Joe McIlvaine remembers the first time he met Lenny Dykstra. It was 1981 in Southern California and McIlvaine was attending a summer tryout camp as the rookie scouting director for the Mets.
“This little guy walks in and he’s about 5′ 8″, 150 pounds,” said McIlvaine. “I didn’t know him. I hadn’t seen him. And Harry (Minor) asked him if he was the bat boy and the kid looked at him right in the eye and he says, ‘My name is Lenny Dykstra. And I’m the best player you’re going to see here today.'”
Dykstra took the field and outran everyone in the 60-yard dash. He followed outthrowing every other outfielder.
“I’m looking at this guy,” remembers McIlvaine, “… and I am thinking we could drift this guy in the third round.” One of the other scouts turned to McIlvaine and said, “You don’t have to draft him. Nobody’s interested the guy, you can pick them anywhere you want in the draft.”
McIlvaine keeps his eye on Dykstra during the draft. He finally pulls the trigger in the 13th round and selects Dykstra.
“We go into sign him and he says, ‘I’ll sign, but only if you send me to A ball, because I’m too good for the rookie league.”
“Lenny, every high school kid that signs begins in the rookie league,” McIlvaine told Dykstra. “It’s just a starting off point to get used to being away from home.”
“Nope,” replied Dykstra. “I’m not signing unless you send me A ball.”
McIlvaine held his ground.
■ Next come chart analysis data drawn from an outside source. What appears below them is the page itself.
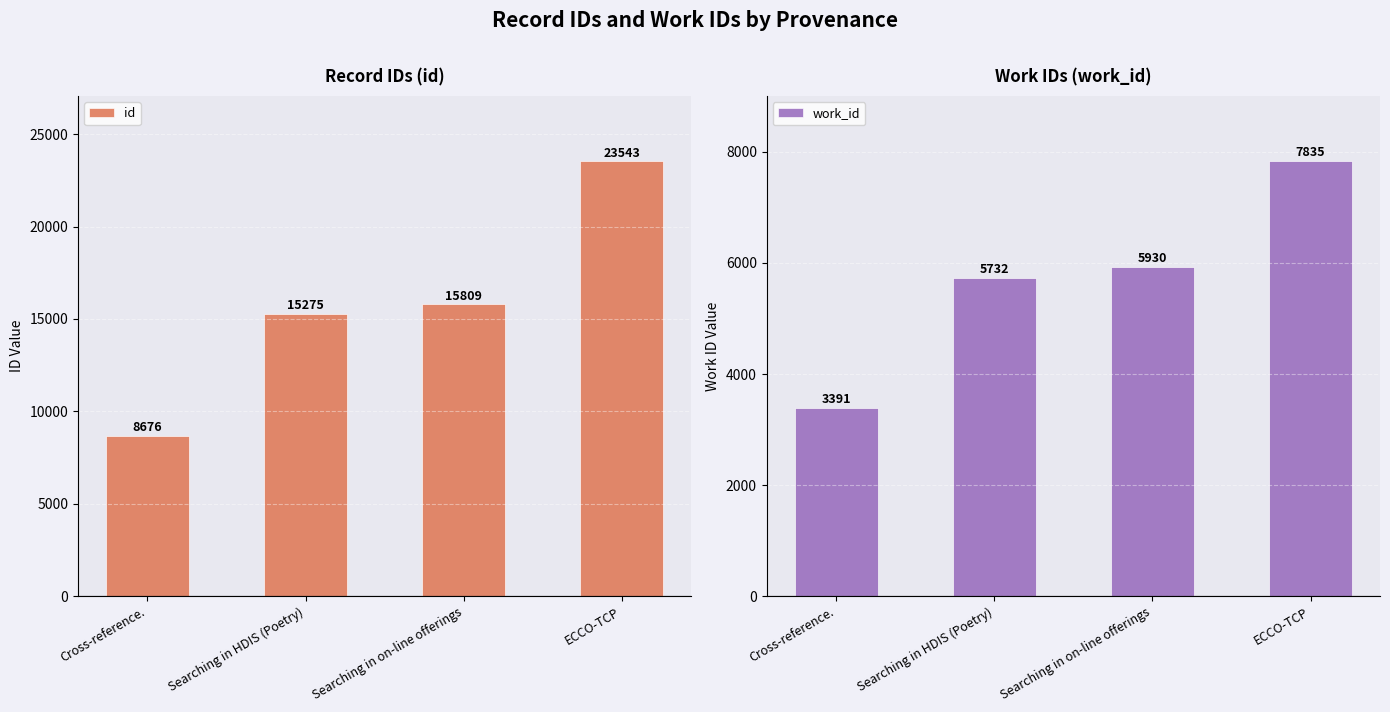

Which has a higher value, Searching in on-line offerings or Searching in HDIS (Poetry)?

Searching in on-line offerings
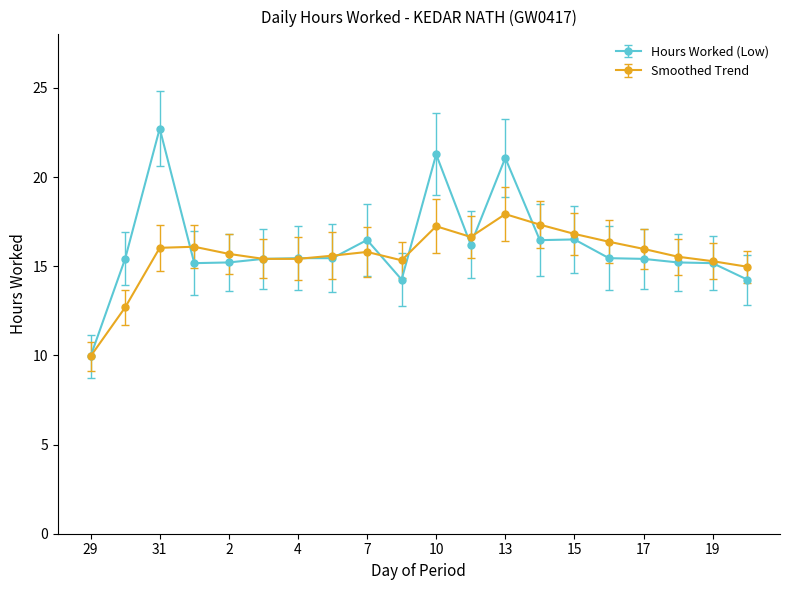

Rank the series by their maximum value, from highest to lowest.

Hours Worked (Low), Smoothed Trend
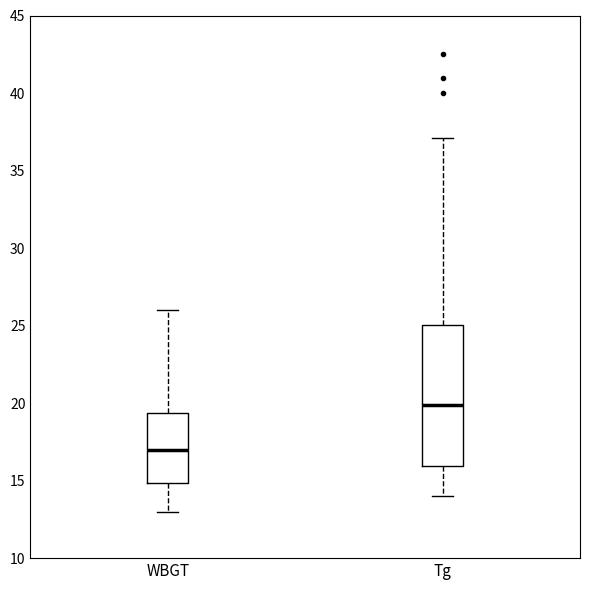

Reading left to right, transcribe this box plot: for each box, give where its median line is, the range the box spans, and where its two whiskers end, as read against the y-axis. The values are not printed on the chart, so give them approximately, as read against the axis.

WBGT: median 17.0, box 15.0 to 19.5, whiskers 13.0 to 26.0
Tg: median 20.0, box 16.0 to 25.0, whiskers 14.0 to 37.0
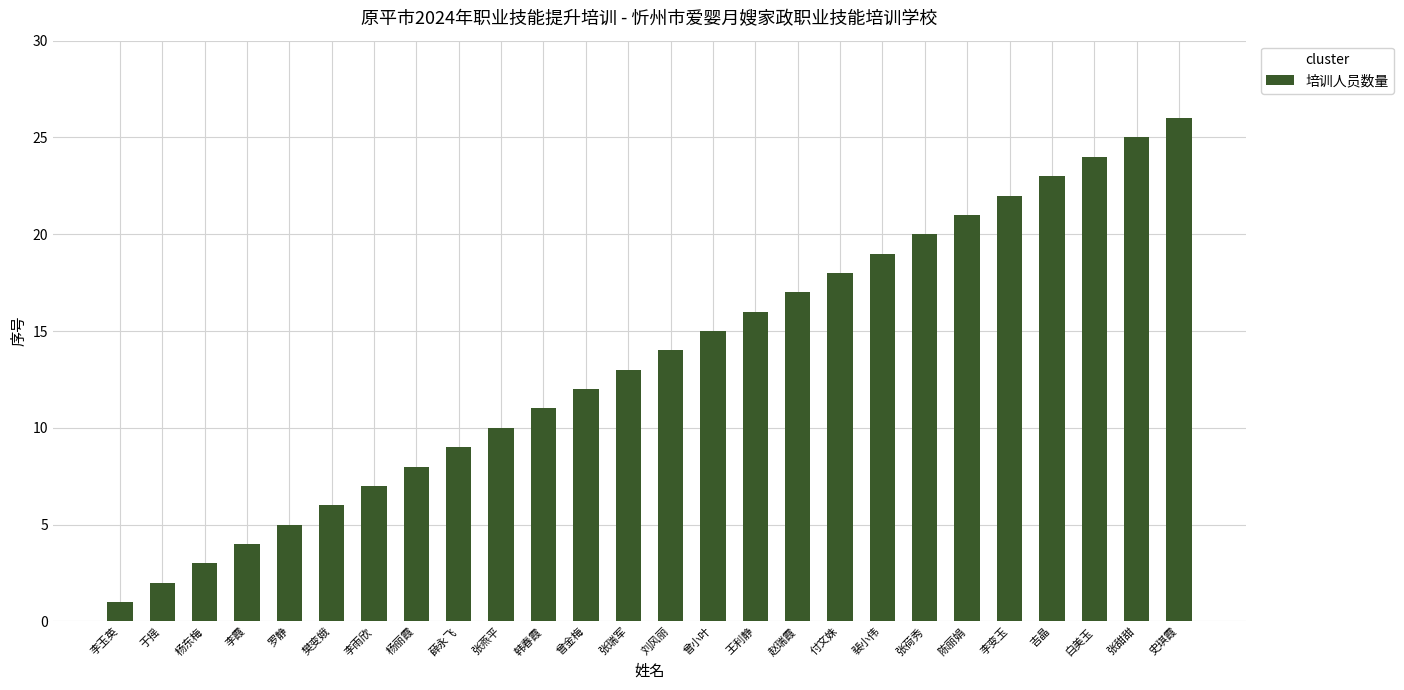

What is the difference between the maximum and minimum values?

25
The two parted company without a deal.
Dykstra returned in two weeks ready to sign — but only if he was assigned to A ball.
McIlvaine said OK.
“We had a rookie team in Shelby, North Carolina and we sent him to Shelby and he did pretty good,” said McIlvaine. “The coaches and the manager were impressed with the kid.”
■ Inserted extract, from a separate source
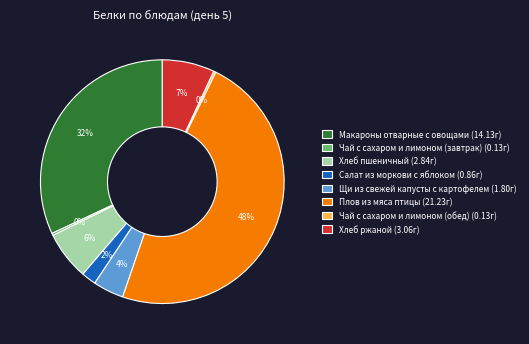

To the nearest percent, what percentage of the pie is Салат из моркови с яблоком (0.86г)?

2%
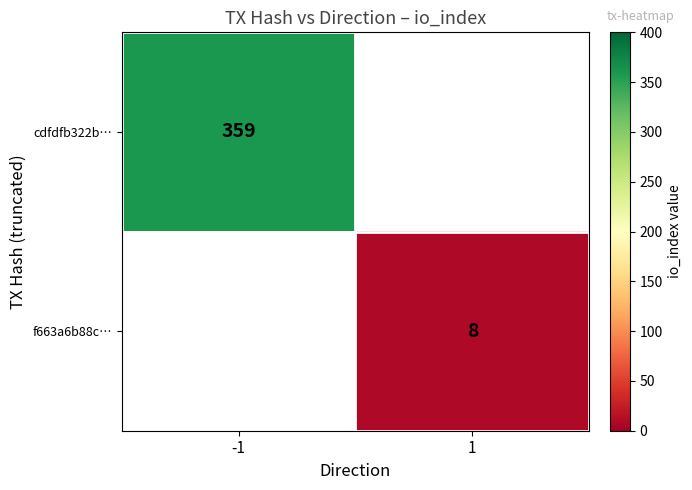

The f663a6b88c… series shows 3 at 1. True or false?

False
In 1983, Dykstra was named MVP of the Carolina League and the rest is history.
“There was a kid — when you talk about the insides of a kid were burning, this was him — his insides were just burning to be successful,” said McIlvaine. “There was nobody who was going to tell him anybody was better than him.”
McIlvaine served as scouting director the New York Mets from 1981-1985 before being elevated to assistant GM of the Mets. He left the organization in October 1990 to become GM of the San Diego Padres and returned to New York in July 1993 to take the GM post for the Mets.